- **Brief**: Please transcribe the data that follows exactly as given, leaving out every picture.

- **Data provided**:
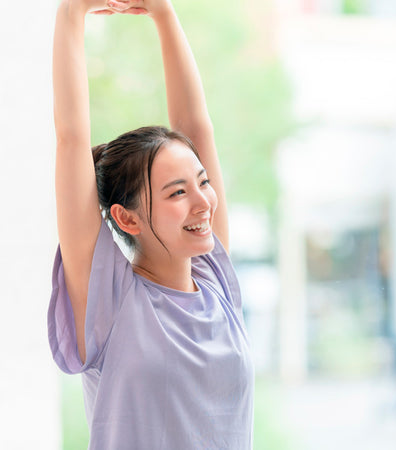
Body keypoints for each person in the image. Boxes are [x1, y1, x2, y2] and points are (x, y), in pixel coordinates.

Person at [47, 0, 254, 448]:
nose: (204, 202)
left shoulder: (215, 279)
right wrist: (71, 11)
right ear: (126, 217)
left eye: (201, 182)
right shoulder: (110, 302)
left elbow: (197, 126)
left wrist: (163, 12)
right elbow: (71, 138)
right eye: (177, 192)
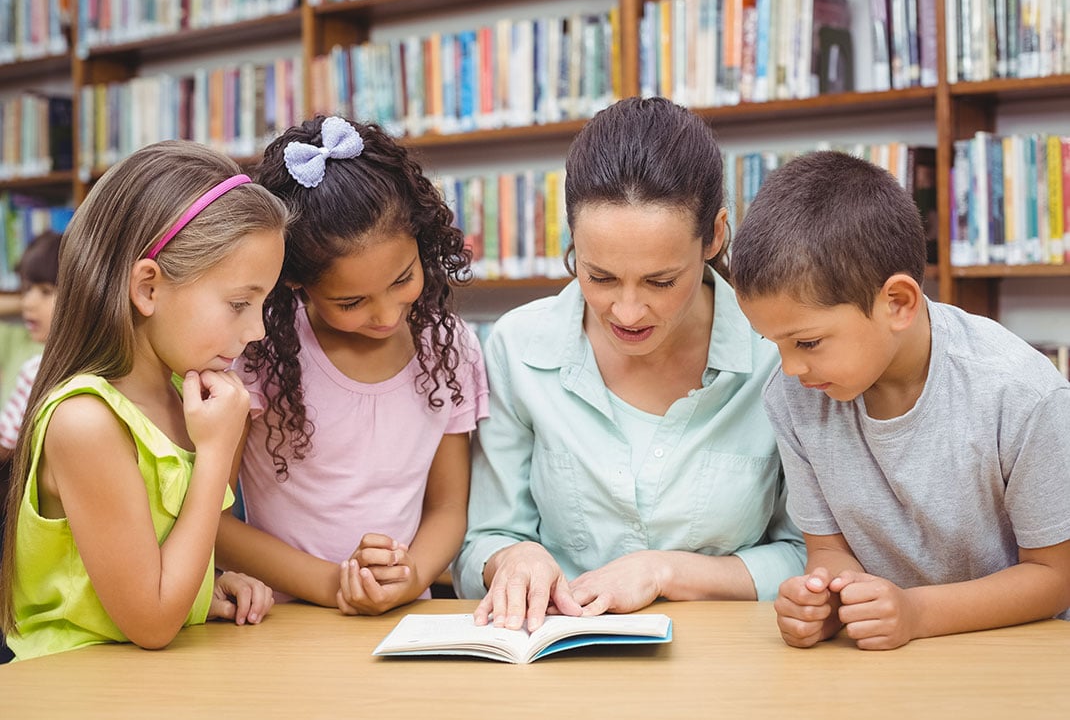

- **Final answer**:
Body keypoints for each person in the image. Boxes are [x1, y1, x2, y2] and points are (x, y), in pixel coordinates.

Person at [47, 0, 254, 448]:
nose: (204, 202)
left shoulder: (215, 279)
right wrist: (71, 11)
right ear: (126, 217)
left eye: (201, 182)
right shoulder: (110, 302)
left elbow: (197, 126)
left wrist: (163, 12)
right elbow: (71, 138)
right eye: (177, 192)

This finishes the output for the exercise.